Page MenuHomePhabricator

Enable MADLAD-400 in MinT test instance and Production for Wikipedia languages not supported by other services
Open, In Progress, MediumPublic

Description

The MADLAD-400 open source translation model supports many languages. Initial testing suggests quality may not be always very high, but can be still useful for those languages not supported by other services. Community input can help to identify when it is useful.

This ticket proposes to enable the MADLAD-400 model in the MinT test instance for communities to be able to try it. We selected Wikipedia languages which are not supported by any other translaiton service.

These are the languages selected:

(In bold languages with Content and Section translation enablement planned in T353510)

  1. Arpitan (frp)
  2. Kabardian (kbd)
  3. Moksha (mdf)
  4. Gorontalo (gor)
  5. Avar (av)
  6. Komi-Permyak (koi)
  7. Chechen (ce)
  8. Erzya (myv)
  9. Adyghe (ady)
  10. Newari (new)
  11. Kalmyk (xal)
  12. Jamaican Creole English (jam)
  13. Mon (mnw)
  14. Fiji Hindi (hif)
  15. Komi (kv)
  16. Tulu (tcy)
  17. Pampanga (pam)
  18. Tetum (tet)
  19. Karachay-Balkar (krc)
  20. Chamorro (ch)
  21. Gagauz (gag)
  22. Old English (ang)
  23. Aragonese (an) Apertium supports some pairs, MADLAD can provide support for other source languages
  24. Bavarian (bar)
  25. Bislama (bi) OpusMT supports translations form English, MADLAD can provide support for other source languages
  26. Cree (cr) cr_Latn code used by MADLAD-400!
  27. Manx (gv)
  28. Inuktitut (iu)
  29. Mirandese (mwl)
  30. Nan (nan) ! zh-min-nan code used in Wikipedia. nan_Latn_TW code used by MADLAD-400!
  31. Low German (nds)
  32. Low Saxon (nds-nl) nds_NL code used by MADLAD-400!
  33. Ossetic (os)
  34. Saraiki (skr)
  35. Sranan Tongo (srn)
  36. Tuvinian (tyv)
  37. Venda (ve) OpusMT supports translations form English, MADLAD can provide support for other source languages
  38. Wu Chinese (wuu)
  39. Moroccan Arabic (ary) Community objected to MinT using MADLAD-400 MADLAD-400 is not providing the right variant according to T339926
  40. Breton (br) Community objected to MinT using MADLAD-400 Apertium supports some pairs, MADLAD can provide support for other source languages
  41. Ido (io) Community objected to MinT using MADLAD-400
  42. Kara-Kalpak (kaa) Community objected to MinT using MADLAD-400
  43. Cornish (kw) Community objected to MinT using MADLAD-400
  44. Madurese (mad) Community objected to MinT using MADLAD-400
  45. Nias (nia) Community objected to MinT using MADLAD-400
  46. Serbo-Croatian (sh) Community objected to MinT using MADLAD-400
  47. Simple English (simple) Community objected to MinT using MADLAD-400
  48. Talysh (tly) Community objected to MinT using MADLAD-400 tly_IR code used by MADLAD-400, but Wikipedia seems to use the latin script instead.

▸ **Work task A**:
Answer these questions using the MADLAD-400 ticket:
(i) What does initial testing suggest about the quality of the MADLAD-400 model?
(ii) Which code does MADLAD-400 use for Cree?
(iii) Which code is used in Wikipedia for Nan?
▸ **Work task B**:
Reproduce the MADLAD-400 ticket word for word, starting at "11. Kalmyk (xal)" and ending at "24. Bavarian (bar)".

▸ **Entries supplied**:
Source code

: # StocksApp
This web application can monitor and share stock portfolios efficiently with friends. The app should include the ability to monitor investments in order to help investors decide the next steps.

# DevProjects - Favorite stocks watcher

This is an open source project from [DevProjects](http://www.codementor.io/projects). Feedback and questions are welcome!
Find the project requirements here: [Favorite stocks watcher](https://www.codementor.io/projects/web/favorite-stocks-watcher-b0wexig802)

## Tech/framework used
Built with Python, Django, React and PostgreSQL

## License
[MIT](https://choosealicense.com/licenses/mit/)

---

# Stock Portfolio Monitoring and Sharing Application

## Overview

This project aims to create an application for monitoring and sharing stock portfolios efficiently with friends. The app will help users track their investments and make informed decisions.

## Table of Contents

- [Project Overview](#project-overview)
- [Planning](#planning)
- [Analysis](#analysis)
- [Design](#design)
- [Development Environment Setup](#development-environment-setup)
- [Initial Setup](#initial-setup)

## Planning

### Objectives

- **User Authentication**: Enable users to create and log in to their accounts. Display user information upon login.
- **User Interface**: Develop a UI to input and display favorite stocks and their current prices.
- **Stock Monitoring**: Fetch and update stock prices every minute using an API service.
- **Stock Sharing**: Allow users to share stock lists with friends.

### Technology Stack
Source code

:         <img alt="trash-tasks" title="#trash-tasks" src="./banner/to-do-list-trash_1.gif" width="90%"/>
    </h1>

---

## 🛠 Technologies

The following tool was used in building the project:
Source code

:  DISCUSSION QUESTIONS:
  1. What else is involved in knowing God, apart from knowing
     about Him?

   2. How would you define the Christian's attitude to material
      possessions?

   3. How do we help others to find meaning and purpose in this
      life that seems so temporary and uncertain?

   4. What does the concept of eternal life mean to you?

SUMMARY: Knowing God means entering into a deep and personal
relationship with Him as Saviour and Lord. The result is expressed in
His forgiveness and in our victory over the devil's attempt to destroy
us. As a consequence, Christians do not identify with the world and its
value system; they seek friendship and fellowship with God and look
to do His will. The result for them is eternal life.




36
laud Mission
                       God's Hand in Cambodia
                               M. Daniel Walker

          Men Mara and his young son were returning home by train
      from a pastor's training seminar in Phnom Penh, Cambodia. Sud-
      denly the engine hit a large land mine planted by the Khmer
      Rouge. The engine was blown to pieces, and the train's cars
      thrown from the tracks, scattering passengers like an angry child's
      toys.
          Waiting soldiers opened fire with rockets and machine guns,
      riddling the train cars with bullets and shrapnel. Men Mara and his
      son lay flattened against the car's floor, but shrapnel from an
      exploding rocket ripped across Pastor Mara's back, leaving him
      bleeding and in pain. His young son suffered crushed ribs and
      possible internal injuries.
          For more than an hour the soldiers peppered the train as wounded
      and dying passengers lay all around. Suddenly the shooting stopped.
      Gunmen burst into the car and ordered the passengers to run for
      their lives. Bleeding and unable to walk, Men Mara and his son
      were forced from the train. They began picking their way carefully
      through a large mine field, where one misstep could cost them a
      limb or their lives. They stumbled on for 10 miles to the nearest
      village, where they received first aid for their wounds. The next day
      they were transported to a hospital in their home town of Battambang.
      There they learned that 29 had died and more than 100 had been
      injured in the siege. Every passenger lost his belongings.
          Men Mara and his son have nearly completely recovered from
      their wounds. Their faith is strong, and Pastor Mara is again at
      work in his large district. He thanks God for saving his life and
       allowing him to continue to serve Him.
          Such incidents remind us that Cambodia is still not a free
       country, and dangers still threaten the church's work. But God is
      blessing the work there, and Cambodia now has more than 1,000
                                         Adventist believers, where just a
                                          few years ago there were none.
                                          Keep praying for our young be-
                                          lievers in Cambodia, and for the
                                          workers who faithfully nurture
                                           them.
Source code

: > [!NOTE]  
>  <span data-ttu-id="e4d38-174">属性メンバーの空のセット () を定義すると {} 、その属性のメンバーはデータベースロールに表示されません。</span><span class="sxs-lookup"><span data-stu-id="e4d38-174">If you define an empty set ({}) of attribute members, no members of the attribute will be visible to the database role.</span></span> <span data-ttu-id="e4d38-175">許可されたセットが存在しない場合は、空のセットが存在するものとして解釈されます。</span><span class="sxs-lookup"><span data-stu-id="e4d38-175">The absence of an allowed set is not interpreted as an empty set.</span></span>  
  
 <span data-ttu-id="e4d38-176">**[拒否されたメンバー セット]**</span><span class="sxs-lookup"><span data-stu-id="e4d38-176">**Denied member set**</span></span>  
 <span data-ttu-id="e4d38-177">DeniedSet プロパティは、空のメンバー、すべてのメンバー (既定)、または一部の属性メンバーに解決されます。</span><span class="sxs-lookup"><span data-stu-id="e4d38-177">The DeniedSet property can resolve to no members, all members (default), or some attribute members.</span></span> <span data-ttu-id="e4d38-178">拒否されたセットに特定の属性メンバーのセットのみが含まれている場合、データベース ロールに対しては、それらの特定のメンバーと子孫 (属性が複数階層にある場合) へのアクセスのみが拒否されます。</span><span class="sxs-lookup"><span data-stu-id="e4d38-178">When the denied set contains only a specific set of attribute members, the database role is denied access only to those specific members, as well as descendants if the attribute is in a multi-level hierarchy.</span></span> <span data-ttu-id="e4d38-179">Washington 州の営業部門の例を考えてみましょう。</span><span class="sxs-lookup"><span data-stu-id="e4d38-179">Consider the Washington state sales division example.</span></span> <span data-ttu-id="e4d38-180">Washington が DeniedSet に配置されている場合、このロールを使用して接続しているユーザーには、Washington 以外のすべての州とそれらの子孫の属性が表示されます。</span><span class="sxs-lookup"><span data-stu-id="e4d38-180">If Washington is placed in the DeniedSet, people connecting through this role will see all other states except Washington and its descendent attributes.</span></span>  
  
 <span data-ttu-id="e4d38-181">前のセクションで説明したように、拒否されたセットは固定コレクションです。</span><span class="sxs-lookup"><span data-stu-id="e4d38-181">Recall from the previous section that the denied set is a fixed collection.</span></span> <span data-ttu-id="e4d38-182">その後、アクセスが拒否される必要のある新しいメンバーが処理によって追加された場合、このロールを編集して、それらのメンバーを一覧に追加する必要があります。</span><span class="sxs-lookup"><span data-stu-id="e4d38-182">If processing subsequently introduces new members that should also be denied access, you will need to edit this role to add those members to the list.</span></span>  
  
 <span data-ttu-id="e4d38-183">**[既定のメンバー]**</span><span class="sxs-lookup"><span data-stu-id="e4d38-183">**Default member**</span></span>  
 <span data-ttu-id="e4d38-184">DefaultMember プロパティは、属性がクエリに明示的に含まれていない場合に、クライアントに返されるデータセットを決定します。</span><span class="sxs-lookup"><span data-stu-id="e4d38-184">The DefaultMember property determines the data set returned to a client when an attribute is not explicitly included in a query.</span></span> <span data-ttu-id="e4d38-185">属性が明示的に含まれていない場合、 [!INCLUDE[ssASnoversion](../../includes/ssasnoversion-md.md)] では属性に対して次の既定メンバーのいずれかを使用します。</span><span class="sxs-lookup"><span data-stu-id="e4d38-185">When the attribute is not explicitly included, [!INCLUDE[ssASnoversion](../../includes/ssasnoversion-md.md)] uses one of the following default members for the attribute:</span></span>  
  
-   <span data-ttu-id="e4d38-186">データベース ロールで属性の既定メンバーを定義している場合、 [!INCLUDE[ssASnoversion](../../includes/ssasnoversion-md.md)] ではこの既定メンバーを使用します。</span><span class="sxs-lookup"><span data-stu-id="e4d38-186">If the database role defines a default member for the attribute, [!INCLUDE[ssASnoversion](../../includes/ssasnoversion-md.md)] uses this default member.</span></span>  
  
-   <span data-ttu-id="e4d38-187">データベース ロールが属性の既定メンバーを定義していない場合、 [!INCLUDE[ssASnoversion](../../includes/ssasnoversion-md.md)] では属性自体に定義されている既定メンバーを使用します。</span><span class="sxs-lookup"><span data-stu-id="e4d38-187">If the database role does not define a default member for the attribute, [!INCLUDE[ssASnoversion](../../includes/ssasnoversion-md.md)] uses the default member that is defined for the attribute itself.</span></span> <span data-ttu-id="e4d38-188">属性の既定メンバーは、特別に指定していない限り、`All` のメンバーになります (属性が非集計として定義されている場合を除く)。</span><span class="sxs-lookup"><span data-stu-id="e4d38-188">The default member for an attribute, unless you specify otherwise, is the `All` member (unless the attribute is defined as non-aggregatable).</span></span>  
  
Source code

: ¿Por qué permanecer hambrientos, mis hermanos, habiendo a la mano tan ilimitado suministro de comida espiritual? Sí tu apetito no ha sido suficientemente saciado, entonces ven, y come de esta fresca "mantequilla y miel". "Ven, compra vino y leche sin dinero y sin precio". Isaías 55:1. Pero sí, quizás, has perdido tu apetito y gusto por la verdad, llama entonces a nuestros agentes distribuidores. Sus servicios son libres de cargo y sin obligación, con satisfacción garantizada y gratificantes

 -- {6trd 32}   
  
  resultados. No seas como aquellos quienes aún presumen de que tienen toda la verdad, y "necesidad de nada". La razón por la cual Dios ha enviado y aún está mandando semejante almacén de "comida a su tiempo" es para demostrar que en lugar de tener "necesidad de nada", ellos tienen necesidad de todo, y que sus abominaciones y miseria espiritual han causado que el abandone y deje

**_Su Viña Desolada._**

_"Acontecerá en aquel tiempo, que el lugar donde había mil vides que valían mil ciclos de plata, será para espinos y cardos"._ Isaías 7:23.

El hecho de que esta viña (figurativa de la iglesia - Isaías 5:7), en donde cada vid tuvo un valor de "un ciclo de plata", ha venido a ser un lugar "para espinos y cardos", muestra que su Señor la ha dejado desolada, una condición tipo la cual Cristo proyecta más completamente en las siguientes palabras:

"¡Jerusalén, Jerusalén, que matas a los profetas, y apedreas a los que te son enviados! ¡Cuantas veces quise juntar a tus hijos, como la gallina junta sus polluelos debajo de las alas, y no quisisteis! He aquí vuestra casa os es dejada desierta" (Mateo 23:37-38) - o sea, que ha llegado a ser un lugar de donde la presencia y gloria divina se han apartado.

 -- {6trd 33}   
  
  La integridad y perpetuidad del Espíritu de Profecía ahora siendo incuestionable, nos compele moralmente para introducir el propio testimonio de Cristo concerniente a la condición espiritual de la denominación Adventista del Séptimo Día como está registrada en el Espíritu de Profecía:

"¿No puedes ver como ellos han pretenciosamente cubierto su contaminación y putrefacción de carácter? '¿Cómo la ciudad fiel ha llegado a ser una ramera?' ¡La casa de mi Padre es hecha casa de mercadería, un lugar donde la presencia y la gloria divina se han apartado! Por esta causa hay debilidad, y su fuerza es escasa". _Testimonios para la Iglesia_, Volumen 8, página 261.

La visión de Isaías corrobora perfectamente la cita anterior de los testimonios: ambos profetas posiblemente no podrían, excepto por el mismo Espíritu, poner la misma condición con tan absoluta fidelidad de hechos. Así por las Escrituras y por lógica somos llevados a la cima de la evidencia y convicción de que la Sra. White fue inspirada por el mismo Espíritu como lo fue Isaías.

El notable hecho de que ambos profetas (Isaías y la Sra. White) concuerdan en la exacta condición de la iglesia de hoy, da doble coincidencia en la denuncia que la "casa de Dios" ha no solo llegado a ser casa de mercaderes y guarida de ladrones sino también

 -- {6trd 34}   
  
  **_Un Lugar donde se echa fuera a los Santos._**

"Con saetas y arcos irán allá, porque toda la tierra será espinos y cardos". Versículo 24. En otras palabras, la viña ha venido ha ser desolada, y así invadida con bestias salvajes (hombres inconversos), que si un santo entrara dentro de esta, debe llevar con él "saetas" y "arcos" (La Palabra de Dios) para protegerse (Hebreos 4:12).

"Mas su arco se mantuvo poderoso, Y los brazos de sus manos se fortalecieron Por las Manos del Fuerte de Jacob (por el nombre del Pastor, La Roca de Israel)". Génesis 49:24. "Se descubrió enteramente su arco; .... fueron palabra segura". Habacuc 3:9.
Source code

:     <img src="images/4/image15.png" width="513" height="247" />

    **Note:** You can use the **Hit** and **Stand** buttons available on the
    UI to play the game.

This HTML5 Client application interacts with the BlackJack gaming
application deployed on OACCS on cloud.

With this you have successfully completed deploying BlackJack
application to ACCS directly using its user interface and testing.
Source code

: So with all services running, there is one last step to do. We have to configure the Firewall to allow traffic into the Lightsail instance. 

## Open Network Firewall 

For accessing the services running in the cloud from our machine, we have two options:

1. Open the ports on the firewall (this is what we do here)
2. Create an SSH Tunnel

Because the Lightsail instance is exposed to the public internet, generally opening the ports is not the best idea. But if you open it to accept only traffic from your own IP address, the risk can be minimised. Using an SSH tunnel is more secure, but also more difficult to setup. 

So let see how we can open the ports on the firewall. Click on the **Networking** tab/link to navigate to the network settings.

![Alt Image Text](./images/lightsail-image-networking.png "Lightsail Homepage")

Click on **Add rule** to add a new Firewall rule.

▸ **Answer area A**:
(i) Its quality may not always be very high, but it can still be useful for languages not supported by other services.
(ii) cr_Latn
(iii) zh-min-nan

▸ **Answer area B**:
11. Kalmyk (xal)
  12. Jamaican Creole English (jam)
  13. Mon (mnw)
  14. Fiji Hindi (hif)
  15. Komi (kv)
  16. Tulu (tcy)
  17. Pampanga (pam)
  18. Tetum (tet)
  19. Karachay-Balkar (krc)
  20. Chamorro (ch)
  21. Gagauz (gag)
  22. Old English (ang)
  23. Aragonese (an) Apertium supports some pairs, MADLAD can provide support for other source languages
  24. Bavarian (bar)